Carter Niemeyer, who traps wolves for Idaho Fish and Game, said hunters probably will not reach Idaho’s statewide limit of 220 wolves.
Young, unsavvy wolves are likely to be the first to be killed, he told the Idaho Statesman this week. But wolves will learn quickly to be more elusive and wary of humans, he added.
That is a desired outcome, wolf experts say.
“I think the wilder we keep the animals the better it is,” said David Mech, wildlife biologist and founder of the Minnesota-based International Wolf Center. “One way that’s done is through hunting them.”
Wild wolves that become unwary of humans are headed for trouble, he said.
“When we teach wolves to lose their fear of humans or associate humans with food, the chances of conflict greatly increase,” Mech said. “The results can include dead pets, dead wolves, and, very rarely, attacks on people.”
Luigi Boitani, a leading wolf authority in Europe, said a wolf that survives a shooting passes a learned fear of humans to the rest of the pack.
“The irony is that since shooting wolves was banned in Italy, people are poisoning them instead,” Boitani said. “Poisoning does not allow for learning because there don’t tend to be any survivors.”
Wolves are likely to attack dogs when they have a chance and become aggressive to people accompanying the dogs, said Lu Carbyn, a leading Canadian government wolf authority, now retired in Edmonton.
“Hunting wolves is already allowed in Canada. It’s a negative reinforcement that keeps wolves wild and more respectful of keeping a distance from people,” he said.

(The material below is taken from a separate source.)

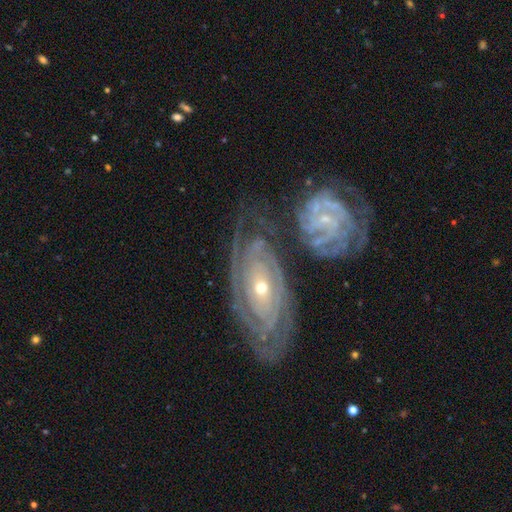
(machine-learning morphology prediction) Smooth or featured? Predicted: featured or disk (p=0.89). Edge-on disk? Predicted: no (p=0.94). Bar? Predicted: no (p=0.69). Spiral arms? Predicted: yes (p=0.96). Spiral winding? Predicted: tight (p=0.84). Spiral arm count? Predicted: can't tell (p=0.30). Bulge size? Predicted: small (p=0.67). Merging? Predicted: none (p=0.59).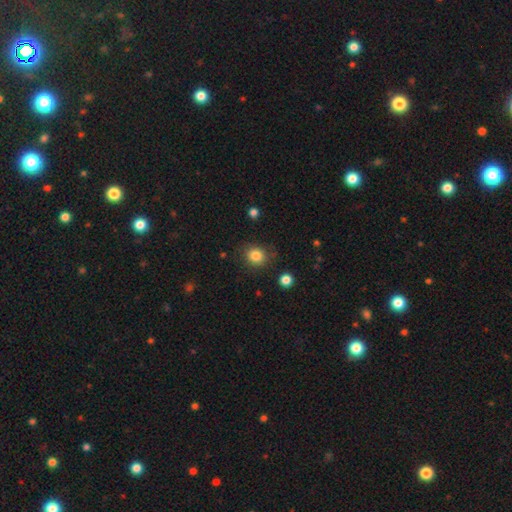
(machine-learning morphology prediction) The model was most divided on "how rounded": round: 81%, in between: 18%, cigar-shaped: 1%. More confident: smooth or featured — smooth (84%); merging — none (84%).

“History has shown the most likely places for negative wolf encounters to occur are in protected areas or around industrial sites where for safety reasons people are prohibited from hunting or trapping wolves,” said Mark McNay, Alaska Fish and Game biologist for 27 years and author of research on wolf encounters in Alaska and Canada.
Yellowstone National Park is a different story, said Doug Smith, the park’s wolf project leader.
“Yellowstone wolves are not wild; they’re tolerant,” he said. “It’s hard for wolves to stay wild in Yellowstone, where every year about 325,000 of the park’s 3 million visitors actually see wolves.”
Yellowstone officials have the authority to manage not just the wolves, but also the visitors. Wolves that show interest in developed areas are pounded with beanbags, cracker shells and rubber bullets. People who approach wolves or make food available to them are fined.
In May 2009, for the first time, Yellowstone officials shot and killed a troublesome young wolf near Old Faithful.
“It crossed the line and became a threat to human safety,” Smith said. The incident was regrettable, he said, because a human was likely the first to cross the line by making food available to the wolf, either purposely or through carelessness.
“Wildlife managers outside the park have a much tougher time managing people,” Smith said. “That may be their biggest problem.”
Biologists say they are eager to learn if hunting will help reduce attacks on domestic livestock and the government’s cost for tracking down and killing the offending wolves.
The U.S. Department of Agriculture spent more than $1 million on wolf control in the Northern Rockies in 2008, Bangs said.
Hunting should lead to at least some reduction in attacks on livestock.
“The wolves most likely to be harvested by hunters are the boldest, in the most open and accessible areas – the same type most likely to get into livestock problems,” he said.